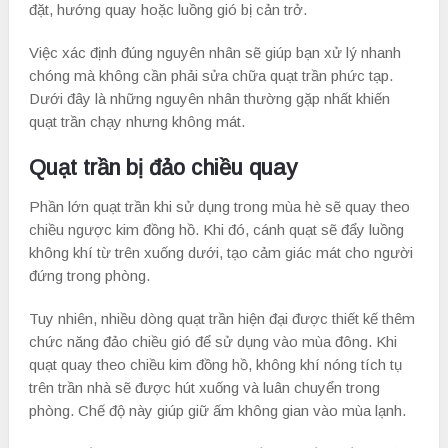
đặt, hướng quay hoặc luồng gió bị cản trở.
Việc xác định đúng nguyên nhân sẽ giúp bạn xử lý nhanh
chóng mà không cần phải sửa chữa quạt trần phức tạp.
Dưới đây là những nguyên nhân thường gặp nhất khiến
quạt trần chạy nhưng không mát.
Quạt trần bị đảo chiều quay
Phần lớn quạt trần khi sử dụng trong mùa hè sẽ quay theo
chiều ngược kim đồng hồ. Khi đó, cánh quạt sẽ đẩy luồng
không khí từ trên xuống dưới, tạo cảm giác mát cho người
đứng trong phòng.
Tuy nhiên, nhiều dòng quạt trần hiện đại được thiết kế thêm
chức năng đảo chiều gió để sử dụng vào mùa đông. Khi
quạt quay theo chiều kim đồng hồ, không khí nóng tích tụ
trên trần nhà sẽ được hút xuống và luân chuyển trong
phòng. Chế độ này giúp giữ ấm không gian vào mùa lạnh.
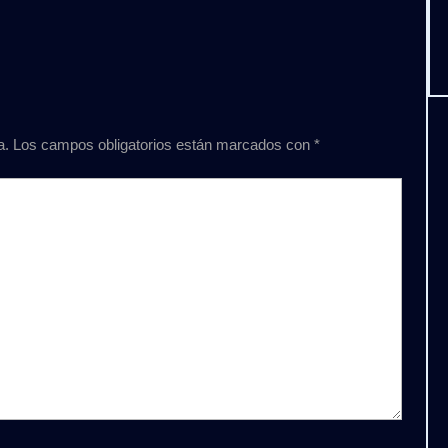
a.
Los campos obligatorios están marcados con
*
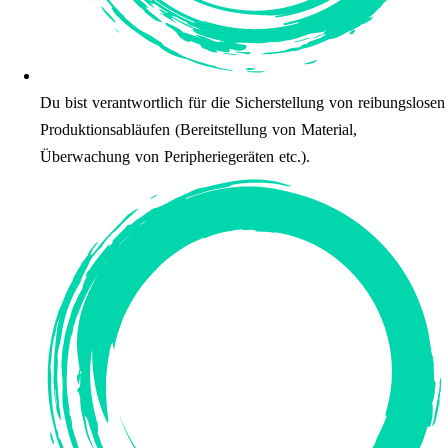
Du bist verantwortlich für die Sicherstellung von reibungslosen
Produktionsabläufen (Bereitstellung von Material,
Überwachung von Peripheriegeräten etc.).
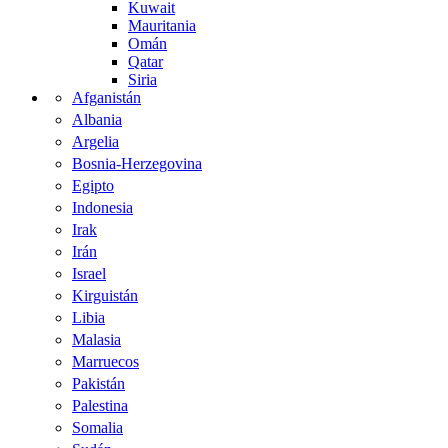
Kuwait
Mauritania
Omán
Qatar
Siria
Afganistán
Albania
Argelia
Bosnia-Herzegovina
Egipto
Indonesia
Irak
Irán
Israel
Kirguistán
Libia
Malasia
Marruecos
Pakistán
Palestina
Somalia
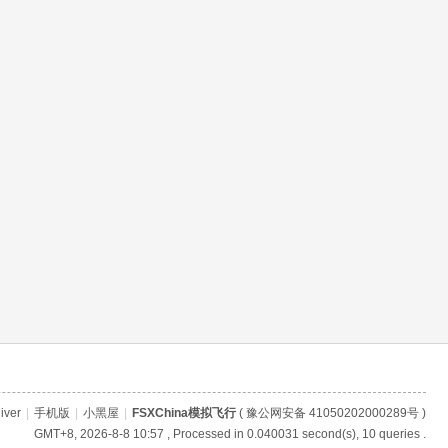
iver
|
手机版
|
小黑屋
|
FSXChina模拟飞行
(
豫公网安备 41050202000289号
)
GMT+8, 2026-8-8 10:57
, Processed in 0.040031 second(s), 10 queries .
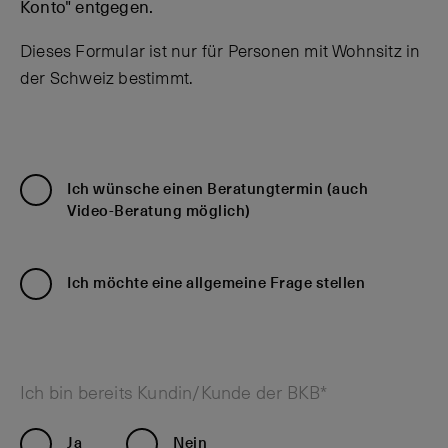
Konto" entgegen.
Dieses Formular ist nur für Personen mit Wohnsitz in
der Schweiz bestimmt.
Ich wünsche einen Beratungtermin (auch
Video-Beratung möglich)
Ich möchte eine allgemeine Frage stellen
Ich bin bereits Kundin/Kunde der BKB*
Ja
Nein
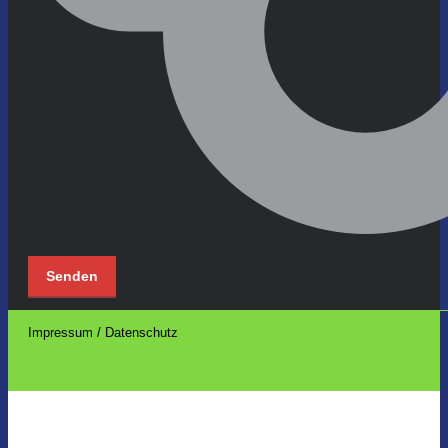
Impressum / Datenschutz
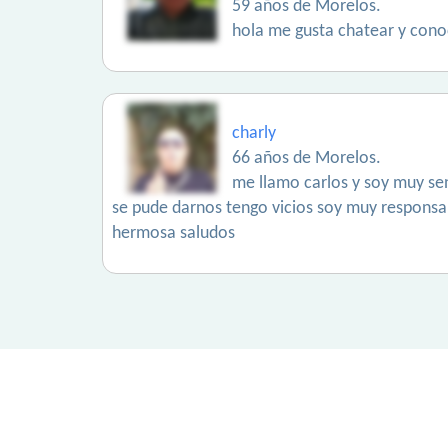
59 años de Morelos.
hola me gusta chatear y cono
charly
66 años de Morelos.
me llamo carlos y soy muy se
se pude darnos tengo vicios soy muy responsa
hermosa saludos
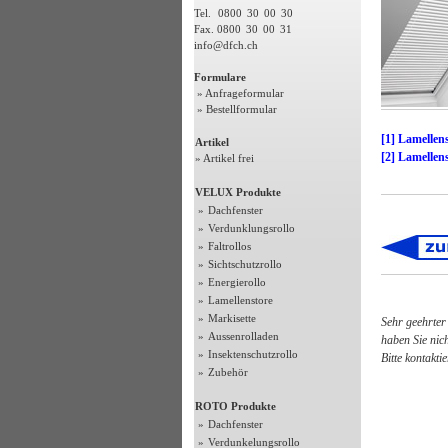
Tel.
0800
30
00
30
Fax. 0800
30
00
31
info@dfch.ch
Formulare
» Anfrageformular
» Bestellformular
[1] Lamellen
Artikel
[2] Lamellens
» Artikel frei
VELUX Produkte
»
Dachfenster
»
Verdunklungsrollo
»
Faltrollos
»
Sichtschutzrollo
»
Energierollo
»
Lamellenstore
»
Markisette
Sehr geehrter
»
Aussenrolladen
haben Sie nic
»
Insektenschutzrollo
Bitte kontakti
»
Zubehör
ROTO Produkte
»
Dachfenster
»
Verdunkelungsrollo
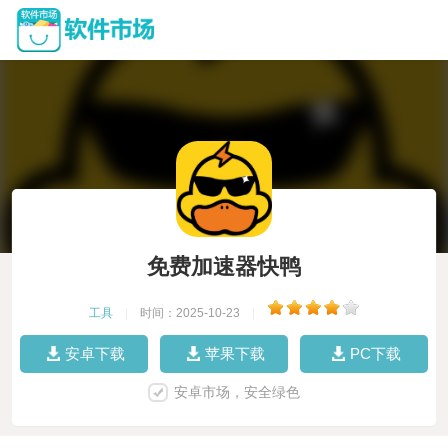
免费加速器快鸭
工具
|
时间：2025-10-23
|
安卓下载
苹果下载
PC下载
安卓市场，安全绿色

■ ■ ■ ■ ■ ■ ■

Task statement: Could you print every line of text from all the entries above, character for character, with the pictures left out?

Task response:
đặt, hướng quay hoặc luồng gió bị cản trở.
Việc xác định đúng nguyên nhân sẽ giúp bạn xử lý nhanh
chóng mà không cần phải sửa chữa quạt trần phức tạp.
Dưới đây là những nguyên nhân thường gặp nhất khiến
quạt trần chạy nhưng không mát.
Quạt trần bị đảo chiều quay
Phần lớn quạt trần khi sử dụng trong mùa hè sẽ quay theo
chiều ngược kim đồng hồ. Khi đó, cánh quạt sẽ đẩy luồng
không khí từ trên xuống dưới, tạo cảm giác mát cho người
đứng trong phòng.
Tuy nhiên, nhiều dòng quạt trần hiện đại được thiết kế thêm
chức năng đảo chiều gió để sử dụng vào mùa đông. Khi
quạt quay theo chiều kim đồng hồ, không khí nóng tích tụ
trên trần nhà sẽ được hút xuống và luân chuyển trong
phòng. Chế độ này giúp giữ ấm không gian vào mùa lạnh.
a.
Los campos obligatorios están marcados con
*
Du bist verantwortlich für die Sicherstellung von reibungslosen
Produktionsabläufen (Bereitstellung von Material,
Überwachung von Peripheriegeräten etc.).
Kuwait
Mauritania
Omán
Qatar
Siria
Afganistán
Albania
Argelia
Bosnia-Herzegovina
Egipto
Indonesia
Irak
Irán
Israel
Kirguistán
Libia
Malasia
Marruecos
Pakistán
Palestina
Somalia
iver
|
手机版
|
小黑屋
|
FSXChina模拟飞行
(
豫公网安备 41050202000289号
)
GMT+8, 2026-8-8 10:57
, Processed in 0.040031 second(s), 10 queries .
Konto" entgegen.
Dieses Formular ist nur für Personen mit Wohnsitz in
der Schweiz bestimmt.
Ich wünsche einen Beratungtermin (auch
Video-Beratung möglich)
Ich möchte eine allgemeine Frage stellen
Ich bin bereits Kundin/Kunde der BKB*
Ja
Nein
Impressum / Datenschutz
59 años de Morelos.
hola me gusta chatear y cono
charly
66 años de Morelos.
me llamo carlos y soy muy se
se pude darnos tengo vicios soy muy responsa
hermosa saludos
Tel.
0800
30
00
30
Fax. 0800
30
00
31
info@dfch.ch
Formulare
» Anfrageformular
» Bestellformular
[1] Lamellen
Artikel
[2] Lamellens
» Artikel frei
VELUX Produkte
»
Dachfenster
»
Verdunklungsrollo
»
Faltrollos
»
Sichtschutzrollo
»
Energierollo
»
Lamellenstore
»
Markisette
Sehr geehrter
»
Aussenrolladen
haben Sie nic
»
Insektenschutzrollo
Bitte kontakti
»
Zubehör
ROTO Produkte
»
Dachfenster
»
Verdunkelungsrollo
免费加速器快鸭
工具
|
时间：2025-10-23
|
安卓下载
苹果下载
PC下载
安卓市场，安全绿色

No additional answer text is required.